Despite repeated attempts by the tribesmen, or at least some of them, to halt the fighting, the Iraqis quickly called in American air support and troops. American planes dropped leaflets on the grove, calling on all "terrorists" to surrender. Then the bombing began. According to tribal leaders, at least 120 Hatamis and more than 30 Khazalis were killed in the attack. They provided lists with the names and occupations of the dead. Local Iraqi hospitals reported women and children among the dead and wounded.

Meanwhile, from eyewitness accounts of reporters from Western papers who were at last allowed into the area, it is apparent that U.S. and Iraqi forces also devastated the cult’s compound. One reporter for the Post saw at least 10 ambulances carting away the dead from the area.
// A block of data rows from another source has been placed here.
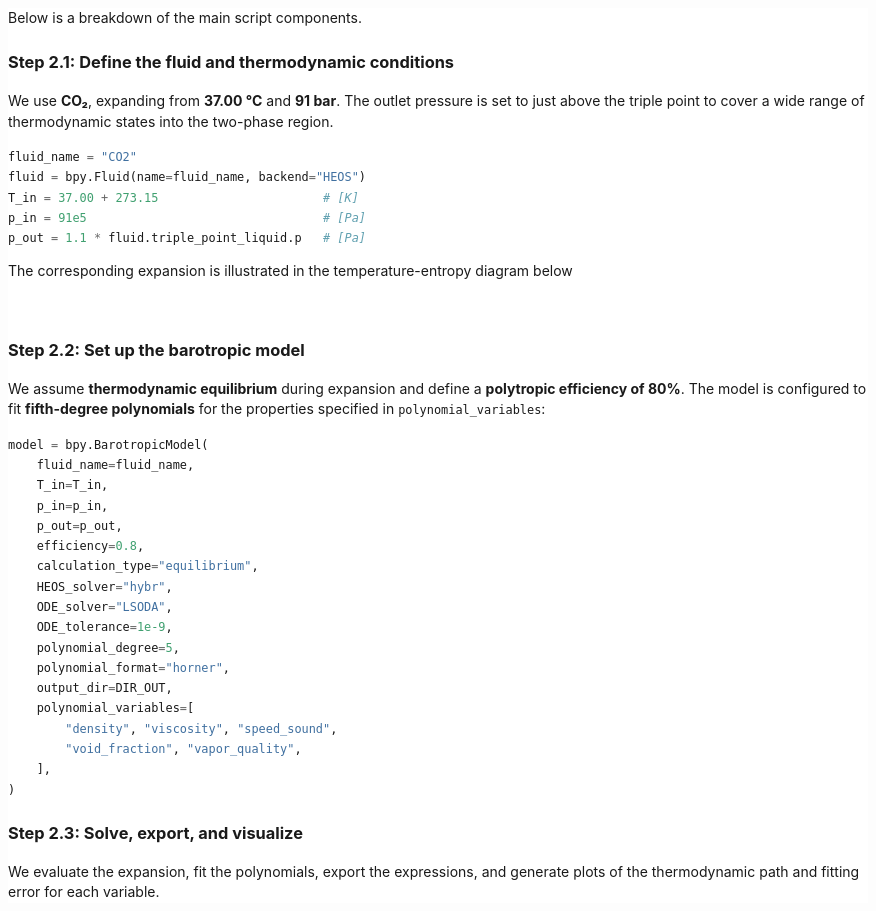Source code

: Below is a breakdown of the main script components.



### Step 2.1: Define the fluid and thermodynamic conditions

We use **CO₂**, expanding from **37.00 °C** and **91 bar**. The outlet pressure is set to just above the triple point to cover a wide range of thermodynamic states into the two-phase region.

```python
fluid_name = "CO2"
fluid = bpy.Fluid(name=fluid_name, backend="HEOS")
T_in = 37.00 + 273.15                       # [K]
p_in = 91e5                                 # [Pa]
p_out = 1.1 * fluid.triple_point_liquid.p   # [Pa]
```

The corresponding expansion is illustrated in the temperature-entropy diagram below

<img src="images/barotropic_process_CO2.png" alt="" style="width: 60%">


### Step 2.2: Set up the barotropic model

We assume **thermodynamic equilibrium** during expansion and define a **polytropic efficiency of 80%**. The model is configured to fit **fifth-degree polynomials** for the properties specified in ``polynomial_variables``:


```python
model = bpy.BarotropicModel(
    fluid_name=fluid_name,
    T_in=T_in,
    p_in=p_in,
    p_out=p_out,
    efficiency=0.8,
    calculation_type="equilibrium",
    HEOS_solver="hybr",
    ODE_solver="LSODA",
    ODE_tolerance=1e-9,
    polynomial_degree=5,
    polynomial_format="horner",
    output_dir=DIR_OUT,
    polynomial_variables=[
        "density", "viscosity", "speed_sound",
        "void_fraction", "vapor_quality",
    ],
)
```


### Step 2.3: Solve, export, and visualize

We evaluate the expansion, fit the polynomials, export the expressions, and generate plots of the thermodynamic path and fitting error for each variable.
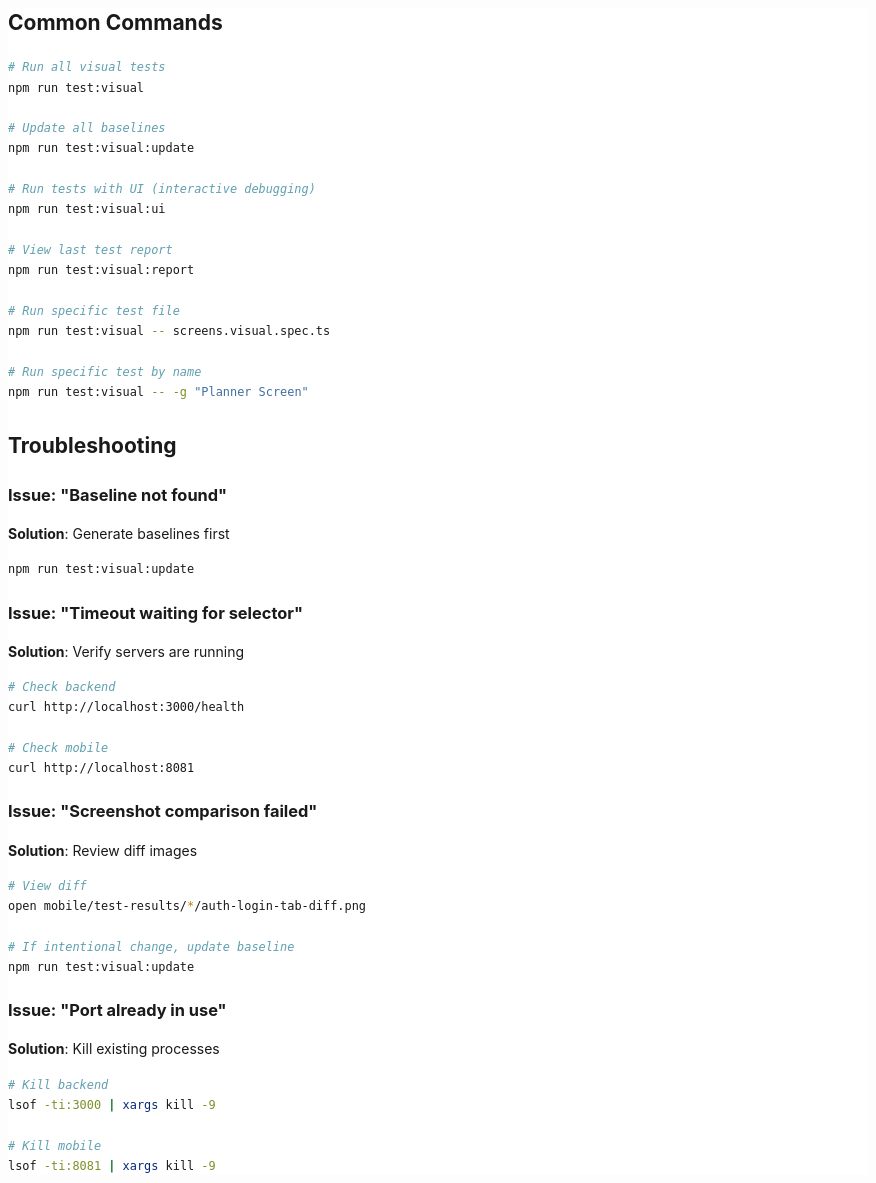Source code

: ## Common Commands

```bash
# Run all visual tests
npm run test:visual

# Update all baselines
npm run test:visual:update

# Run tests with UI (interactive debugging)
npm run test:visual:ui

# View last test report
npm run test:visual:report

# Run specific test file
npm run test:visual -- screens.visual.spec.ts

# Run specific test by name
npm run test:visual -- -g "Planner Screen"
```

## Troubleshooting

### Issue: "Baseline not found"
**Solution**: Generate baselines first
```bash
npm run test:visual:update
```

### Issue: "Timeout waiting for selector"
**Solution**: Verify servers are running
```bash
# Check backend
curl http://localhost:3000/health

# Check mobile
curl http://localhost:8081
```

### Issue: "Screenshot comparison failed"
**Solution**: Review diff images
```bash
# View diff
open mobile/test-results/*/auth-login-tab-diff.png

# If intentional change, update baseline
npm run test:visual:update
```

### Issue: "Port already in use"
**Solution**: Kill existing processes
```bash
# Kill backend
lsof -ti:3000 | xargs kill -9

# Kill mobile
lsof -ti:8081 | xargs kill -9
```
He was also shown a video of what Iraqi officials said were the cult’s entrenchments and its large arsenal, including anti-aircraft guns, mortars, and rocket-propelled guns.

But although the outline of the incident is beginning to arise from the murk, much is still unclear. Did the cult launch an attack on the Iraqi forces that had driven the tribespeople into the grove, sparking a vicious firefight that required U.S. bombs and troops to put down? Or, as the Pentagon now claims, was the assault on the cult compound a carefully planned, already scheduled strike by crack Iraqi troops? Did the tribes blunder into the middle of this operation? Is that why the guards at the checkpoint were so quick on the trigger?

Many such questions still remain. However, it is now obvious that the original stories fed to the media about the attack were untrue — and that almost all of them were deliberate untruths, not just the usual "fog of war" uncertainties. Indeed, there was no uncertainty at all in the ever-shifting official claims; each variant was offered up as an undeniable assertion of fact.

It is also now apparent that the battle — however it originated, either through the escalation of a shooting incident or by the deliberate design of Iraqi and American forces — is being used by both Baghdad and Washington as a vindication of their disastrous policies. Bush gets to tout a "victory" by Iraqi forces (not against the real insurgents, true, but any port in a PR storm will do); while Maliki gets to pretend that he is even-handedly cracking down on Shiite militias — not by touching the death squads of his political supporters, which operate with impunity outside and inside the government, but with blunderbuss assaults on tiny fringe groups and recalcitrant tribes that, conveniently enough, oppose his collaboration with both the Americans and the Iranians.

The incident in Najaf will soon be forgotten, drowned out by the Administration’s beating of war drums against Iran. But in its cynical deceptions and its murderous chaos, it is yet another microcosm of the overarching hell that Bush has made of Iraq.